Information provided.
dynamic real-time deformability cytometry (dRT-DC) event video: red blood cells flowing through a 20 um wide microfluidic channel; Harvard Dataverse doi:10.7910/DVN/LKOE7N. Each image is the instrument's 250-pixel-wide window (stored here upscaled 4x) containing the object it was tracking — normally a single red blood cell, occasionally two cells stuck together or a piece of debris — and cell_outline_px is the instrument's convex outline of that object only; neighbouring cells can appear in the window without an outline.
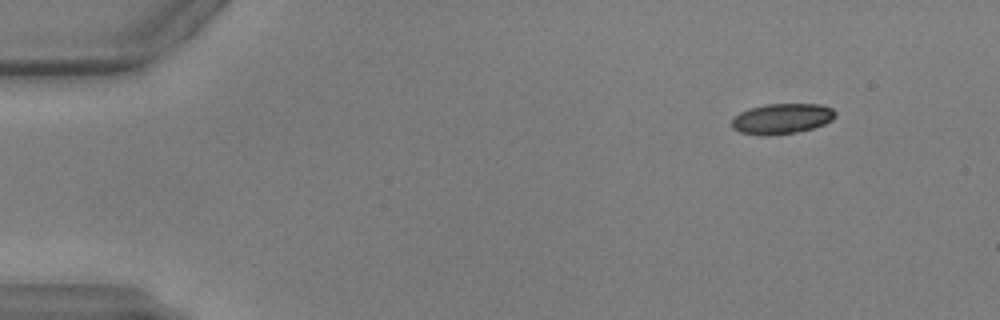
{"species": "common noctule bat (a hibernating species)", "species_latin": "Nyctalus noctula", "temperature_condition": "warm", "stored_images_in_passage": 13, "camera_frame_rate_fps": 3000, "um_per_image_px": 0.085, "animal": {"sex": "male", "body_mass_g": 17.9, "forearm_length_mm": 54.2}, "frame": {"image": 1, "passage_image": 2, "time_ms": 0.333, "image_size_px": [1000, 320], "cell_outline_px": [[836, 116], [832, 120], [824, 124], [812, 128], [796, 132], [768, 136], [760, 136], [740, 132], [732, 128], [732, 120], [740, 112], [748, 108], [764, 104], [820, 104], [832, 108], [836, 112]], "centroid_in_image_um": [66.45, 10.09], "position_along_channel_um": 18.5, "area_um2": 18.5}}
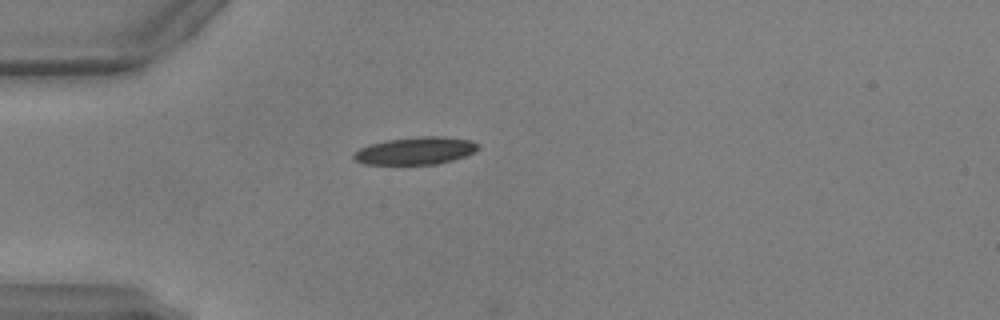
{"frame": {"image": 2, "passage_image": 11, "time_ms": 3.333, "image_size_px": [1000, 320], "cell_outline_px": [[480, 148], [476, 152], [452, 160], [436, 164], [364, 164], [356, 160], [352, 156], [352, 152], [368, 144], [388, 140], [420, 136], [440, 136], [472, 140], [480, 144]], "centroid_in_image_um": [35.34, 12.81], "position_along_channel_um": 49.7, "area_um2": 20.06}}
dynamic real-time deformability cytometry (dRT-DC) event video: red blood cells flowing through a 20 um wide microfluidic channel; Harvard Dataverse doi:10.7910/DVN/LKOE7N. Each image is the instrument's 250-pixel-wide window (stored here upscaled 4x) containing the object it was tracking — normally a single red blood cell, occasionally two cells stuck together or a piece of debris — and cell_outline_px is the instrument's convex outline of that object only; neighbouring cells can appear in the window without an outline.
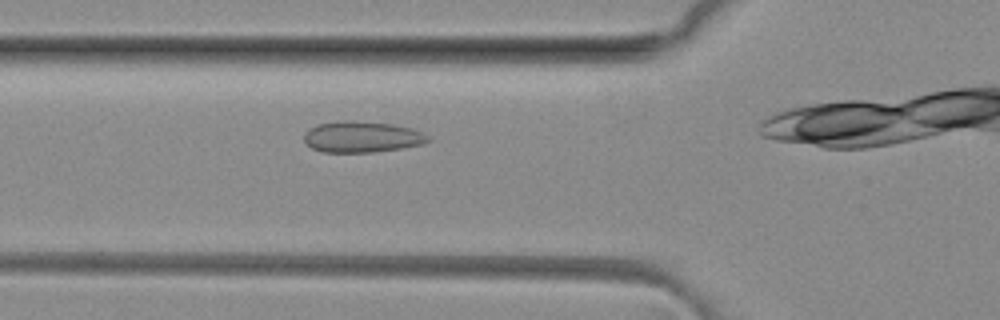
{"species": "common noctule bat (a hibernating species)", "species_latin": "Nyctalus noctula", "temperature_condition": "room temperature", "stored_images_in_passage": 7, "camera_frame_rate_fps": 3000, "um_per_image_px": 0.085, "animal": {"sex": "female", "body_mass_g": 29.2, "forearm_length_mm": 56.3}, "frame": {"image": 1, "passage_image": 3, "time_ms": 0.667, "image_size_px": [1000, 320], "cell_outline_px": [[432, 140], [424, 144], [400, 148], [372, 152], [324, 152], [312, 148], [304, 140], [304, 132], [316, 124], [340, 120], [352, 120], [392, 124], [412, 128], [424, 132]], "centroid_in_image_um": [30.78, 11.62], "position_along_channel_um": 95.0, "area_um2": 22.66}}
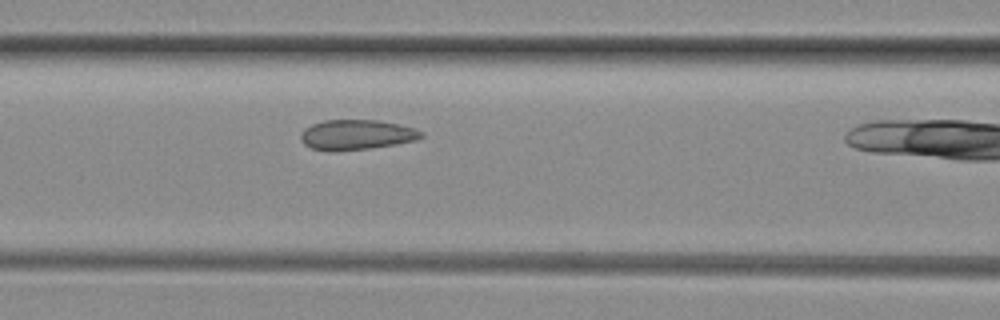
{"frame": {"image": 2, "passage_image": 6, "time_ms": 1.667, "image_size_px": [1000, 320], "cell_outline_px": [[424, 136], [416, 140], [372, 148], [332, 152], [312, 148], [304, 144], [300, 140], [300, 132], [304, 128], [312, 124], [324, 120], [376, 120], [416, 128], [424, 132]], "centroid_in_image_um": [30.28, 11.46], "position_along_channel_um": 136.3, "area_um2": 21.27}}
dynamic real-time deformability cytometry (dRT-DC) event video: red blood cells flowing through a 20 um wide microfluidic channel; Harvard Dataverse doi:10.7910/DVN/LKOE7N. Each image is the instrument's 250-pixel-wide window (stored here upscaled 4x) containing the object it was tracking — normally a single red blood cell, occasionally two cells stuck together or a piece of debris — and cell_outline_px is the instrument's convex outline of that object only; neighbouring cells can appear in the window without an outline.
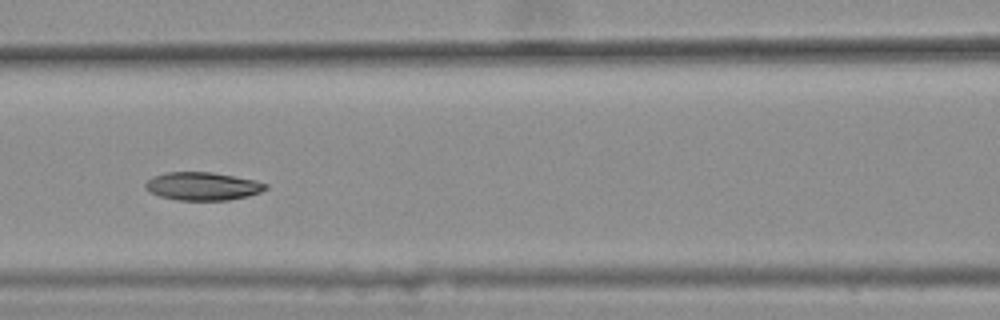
{"species": "common noctule bat (a hibernating species)", "species_latin": "Nyctalus noctula", "temperature_condition": "warm", "stored_images_in_passage": 11, "camera_frame_rate_fps": 3000, "um_per_image_px": 0.085, "animal": {"sex": "female", "body_mass_g": 25.1}, "frame": {"image": 1, "passage_image": 5, "time_ms": 1.333, "image_size_px": [1000, 320], "cell_outline_px": [[268, 188], [260, 192], [248, 196], [228, 200], [176, 200], [160, 196], [144, 188], [144, 184], [152, 176], [168, 172], [212, 172], [252, 180], [268, 184]], "centroid_in_image_um": [17.2, 15.83], "position_along_channel_um": 149.4, "area_um2": 19.54}}
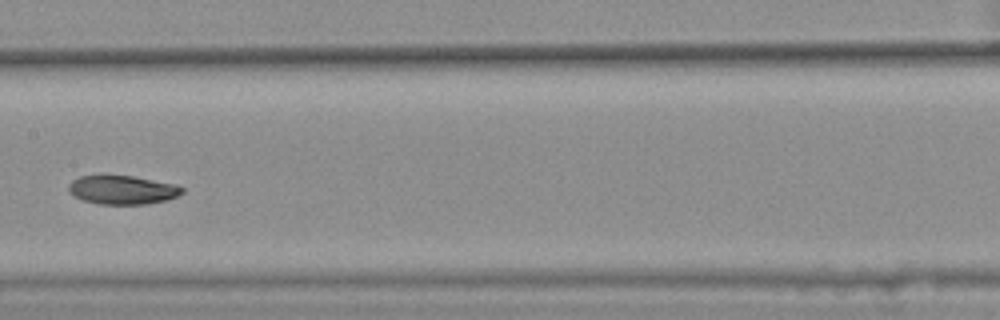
{"frame": {"image": 2, "passage_image": 6, "time_ms": 1.667, "image_size_px": [1000, 320], "cell_outline_px": [[184, 192], [168, 200], [144, 204], [100, 204], [84, 200], [68, 192], [68, 184], [72, 180], [80, 176], [132, 176], [176, 184], [184, 188]], "centroid_in_image_um": [10.42, 16.14], "position_along_channel_um": 197.0, "area_um2": 18.9}}
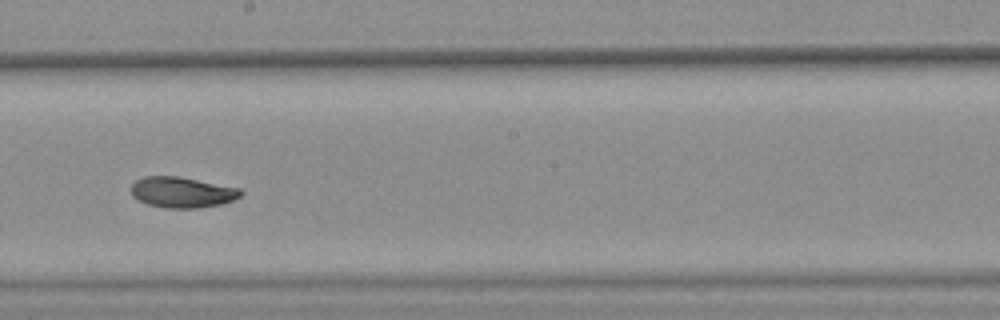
{"frame": {"image": 3, "passage_image": 7, "time_ms": 2.0, "image_size_px": [1000, 320], "cell_outline_px": [[244, 192], [240, 196], [232, 200], [220, 204], [196, 208], [164, 208], [148, 204], [132, 196], [128, 188], [136, 180], [144, 176], [180, 176], [240, 188]], "centroid_in_image_um": [15.44, 16.33], "position_along_channel_um": 232.8, "area_um2": 19.77}}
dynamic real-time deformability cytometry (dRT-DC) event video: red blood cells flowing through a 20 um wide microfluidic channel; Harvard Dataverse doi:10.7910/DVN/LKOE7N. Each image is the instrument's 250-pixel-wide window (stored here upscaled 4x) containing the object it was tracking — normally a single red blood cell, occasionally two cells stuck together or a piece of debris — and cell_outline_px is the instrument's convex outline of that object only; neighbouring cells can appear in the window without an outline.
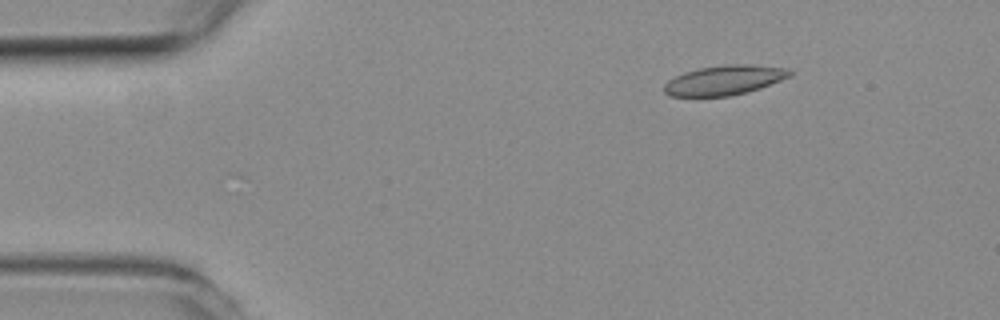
{"species": "common noctule bat (a hibernating species)", "species_latin": "Nyctalus noctula", "temperature_condition": "room temperature", "stored_images_in_passage": 33, "camera_frame_rate_fps": 3000, "um_per_image_px": 0.085, "animal": {"sex": "female", "body_mass_g": 19.3, "forearm_length_mm": 54.1}, "frame": {"image": 1, "passage_image": 2, "time_ms": 0.333, "image_size_px": [1000, 320], "cell_outline_px": [[792, 76], [760, 88], [748, 92], [728, 96], [668, 96], [664, 92], [664, 84], [668, 80], [684, 72], [700, 68], [724, 64], [752, 64], [788, 68], [792, 72]], "centroid_in_image_um": [61.59, 6.81], "position_along_channel_um": 23.4, "area_um2": 21.85}}
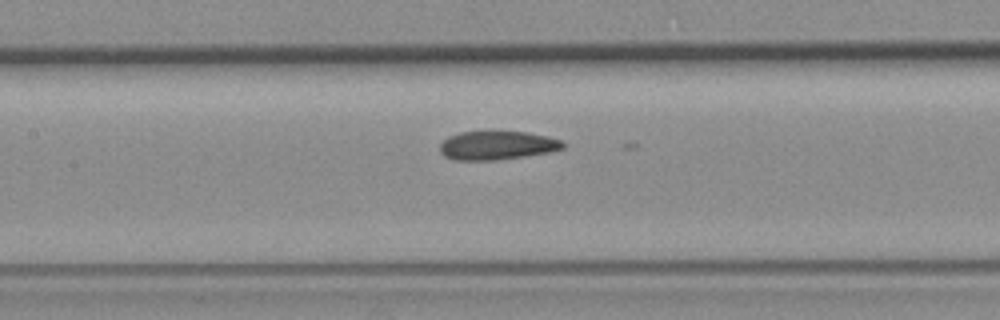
{"frame": {"image": 2, "passage_image": 19, "time_ms": 6.0, "image_size_px": [1000, 320], "cell_outline_px": [[568, 144], [564, 148], [548, 152], [496, 160], [456, 160], [444, 156], [440, 152], [440, 144], [448, 136], [460, 132], [488, 128], [492, 128], [524, 132], [548, 136], [560, 140]], "centroid_in_image_um": [42.23, 12.3], "position_along_channel_um": 165.2, "area_um2": 21.39}}
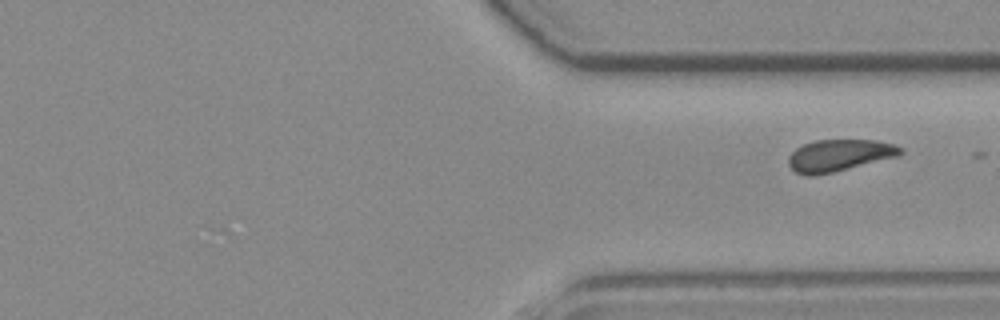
{"frame": {"image": 3, "passage_image": 33, "time_ms": 10.667, "image_size_px": [1000, 320], "cell_outline_px": [[904, 152], [900, 156], [832, 172], [812, 176], [808, 176], [796, 172], [788, 164], [788, 156], [796, 148], [804, 144], [816, 140], [876, 140], [896, 144], [904, 148]], "centroid_in_image_um": [71.38, 13.19], "position_along_channel_um": 340.0, "area_um2": 20.87}}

Problem to solve. Output all the records, word for word, with no pictures in the copy.

Output for this task.
dynamic real-time deformability cytometry (dRT-DC) event video: red blood cells flowing through a 20 um wide microfluidic channel; Harvard Dataverse doi:10.7910/DVN/LKOE7N. Each image is the instrument's 250-pixel-wide window (stored here upscaled 4x) containing the object it was tracking — normally a single red blood cell, occasionally two cells stuck together or a piece of debris — and cell_outline_px is the instrument's convex outline of that object only; neighbouring cells can appear in the window without an outline.
{"species": "common noctule bat (a hibernating species)", "species_latin": "Nyctalus noctula", "temperature_condition": "warm", "stored_images_in_passage": 13, "camera_frame_rate_fps": 3000, "um_per_image_px": 0.085, "animal": {"sex": "male", "body_mass_g": 17.9, "forearm_length_mm": 54.2}, "frame": {"image": 1, "passage_image": 2, "time_ms": 0.333, "image_size_px": [1000, 320], "cell_outline_px": [[836, 116], [832, 120], [824, 124], [812, 128], [796, 132], [768, 136], [760, 136], [740, 132], [732, 128], [732, 120], [740, 112], [748, 108], [764, 104], [820, 104], [832, 108], [836, 112]], "centroid_in_image_um": [66.45, 10.09], "position_along_channel_um": 18.5, "area_um2": 18.5}}
{"frame": {"image": 2, "passage_image": 11, "time_ms": 3.333, "image_size_px": [1000, 320], "cell_outline_px": [[480, 148], [476, 152], [452, 160], [436, 164], [364, 164], [356, 160], [352, 156], [352, 152], [368, 144], [388, 140], [420, 136], [440, 136], [472, 140], [480, 144]], "centroid_in_image_um": [35.34, 12.81], "position_along_channel_um": 49.7, "area_um2": 20.06}}
dynamic real-time deformability cytometry (dRT-DC) event video: red blood cells flowing through a 20 um wide microfluidic channel; Harvard Dataverse doi:10.7910/DVN/LKOE7N. Each image is the instrument's 250-pixel-wide window (stored here upscaled 4x) containing the object it was tracking — normally a single red blood cell, occasionally two cells stuck together or a piece of debris — and cell_outline_px is the instrument's convex outline of that object only; neighbouring cells can appear in the window without an outline.
{"species": "common noctule bat (a hibernating species)", "species_latin": "Nyctalus noctula", "temperature_condition": "room temperature", "stored_images_in_passage": 7, "camera_frame_rate_fps": 3000, "um_per_image_px": 0.085, "animal": {"sex": "female", "body_mass_g": 29.2, "forearm_length_mm": 56.3}, "frame": {"image": 1, "passage_image": 3, "time_ms": 0.667, "image_size_px": [1000, 320], "cell_outline_px": [[432, 140], [424, 144], [400, 148], [372, 152], [324, 152], [312, 148], [304, 140], [304, 132], [316, 124], [340, 120], [352, 120], [392, 124], [412, 128], [424, 132]], "centroid_in_image_um": [30.78, 11.62], "position_along_channel_um": 95.0, "area_um2": 22.66}}
{"frame": {"image": 2, "passage_image": 6, "time_ms": 1.667, "image_size_px": [1000, 320], "cell_outline_px": [[424, 136], [416, 140], [372, 148], [332, 152], [312, 148], [304, 144], [300, 140], [300, 132], [304, 128], [312, 124], [324, 120], [376, 120], [416, 128], [424, 132]], "centroid_in_image_um": [30.28, 11.46], "position_along_channel_um": 136.3, "area_um2": 21.27}}
dynamic real-time deformability cytometry (dRT-DC) event video: red blood cells flowing through a 20 um wide microfluidic channel; Harvard Dataverse doi:10.7910/DVN/LKOE7N. Each image is the instrument's 250-pixel-wide window (stored here upscaled 4x) containing the object it was tracking — normally a single red blood cell, occasionally two cells stuck together or a piece of debris — and cell_outline_px is the instrument's convex outline of that object only; neighbouring cells can appear in the window without an outline.
{"species": "common noctule bat (a hibernating species)", "species_latin": "Nyctalus noctula", "temperature_condition": "warm", "stored_images_in_passage": 11, "camera_frame_rate_fps": 3000, "um_per_image_px": 0.085, "animal": {"sex": "female", "body_mass_g": 25.1}, "frame": {"image": 1, "passage_image": 5, "time_ms": 1.333, "image_size_px": [1000, 320], "cell_outline_px": [[268, 188], [260, 192], [248, 196], [228, 200], [176, 200], [160, 196], [144, 188], [144, 184], [152, 176], [168, 172], [212, 172], [252, 180], [268, 184]], "centroid_in_image_um": [17.2, 15.83], "position_along_channel_um": 149.4, "area_um2": 19.54}}
{"frame": {"image": 2, "passage_image": 6, "time_ms": 1.667, "image_size_px": [1000, 320], "cell_outline_px": [[184, 192], [168, 200], [144, 204], [100, 204], [84, 200], [68, 192], [68, 184], [72, 180], [80, 176], [132, 176], [176, 184], [184, 188]], "centroid_in_image_um": [10.42, 16.14], "position_along_channel_um": 197.0, "area_um2": 18.9}}
{"frame": {"image": 3, "passage_image": 7, "time_ms": 2.0, "image_size_px": [1000, 320], "cell_outline_px": [[244, 192], [240, 196], [232, 200], [220, 204], [196, 208], [164, 208], [148, 204], [132, 196], [128, 188], [136, 180], [144, 176], [180, 176], [240, 188]], "centroid_in_image_um": [15.44, 16.33], "position_along_channel_um": 232.8, "area_um2": 19.77}}
dynamic real-time deformability cytometry (dRT-DC) event video: red blood cells flowing through a 20 um wide microfluidic channel; Harvard Dataverse doi:10.7910/DVN/LKOE7N. Each image is the instrument's 250-pixel-wide window (stored here upscaled 4x) containing the object it was tracking — normally a single red blood cell, occasionally two cells stuck together or a piece of debris — and cell_outline_px is the instrument's convex outline of that object only; neighbouring cells can appear in the window without an outline.
{"species": "common noctule bat (a hibernating species)", "species_latin": "Nyctalus noctula", "temperature_condition": "room temperature", "stored_images_in_passage": 33, "camera_frame_rate_fps": 3000, "um_per_image_px": 0.085, "animal": {"sex": "female", "body_mass_g": 19.3, "forearm_length_mm": 54.1}, "frame": {"image": 1, "passage_image": 2, "time_ms": 0.333, "image_size_px": [1000, 320], "cell_outline_px": [[792, 76], [760, 88], [748, 92], [728, 96], [668, 96], [664, 92], [664, 84], [668, 80], [684, 72], [700, 68], [724, 64], [752, 64], [788, 68], [792, 72]], "centroid_in_image_um": [61.59, 6.81], "position_along_channel_um": 23.4, "area_um2": 21.85}}
{"frame": {"image": 2, "passage_image": 19, "time_ms": 6.0, "image_size_px": [1000, 320], "cell_outline_px": [[568, 144], [564, 148], [548, 152], [496, 160], [456, 160], [444, 156], [440, 152], [440, 144], [448, 136], [460, 132], [488, 128], [492, 128], [524, 132], [548, 136], [560, 140]], "centroid_in_image_um": [42.23, 12.3], "position_along_channel_um": 165.2, "area_um2": 21.39}}
{"frame": {"image": 3, "passage_image": 33, "time_ms": 10.667, "image_size_px": [1000, 320], "cell_outline_px": [[904, 152], [900, 156], [832, 172], [812, 176], [808, 176], [796, 172], [788, 164], [788, 156], [796, 148], [804, 144], [816, 140], [876, 140], [896, 144], [904, 148]], "centroid_in_image_um": [71.38, 13.19], "position_along_channel_um": 340.0, "area_um2": 20.87}}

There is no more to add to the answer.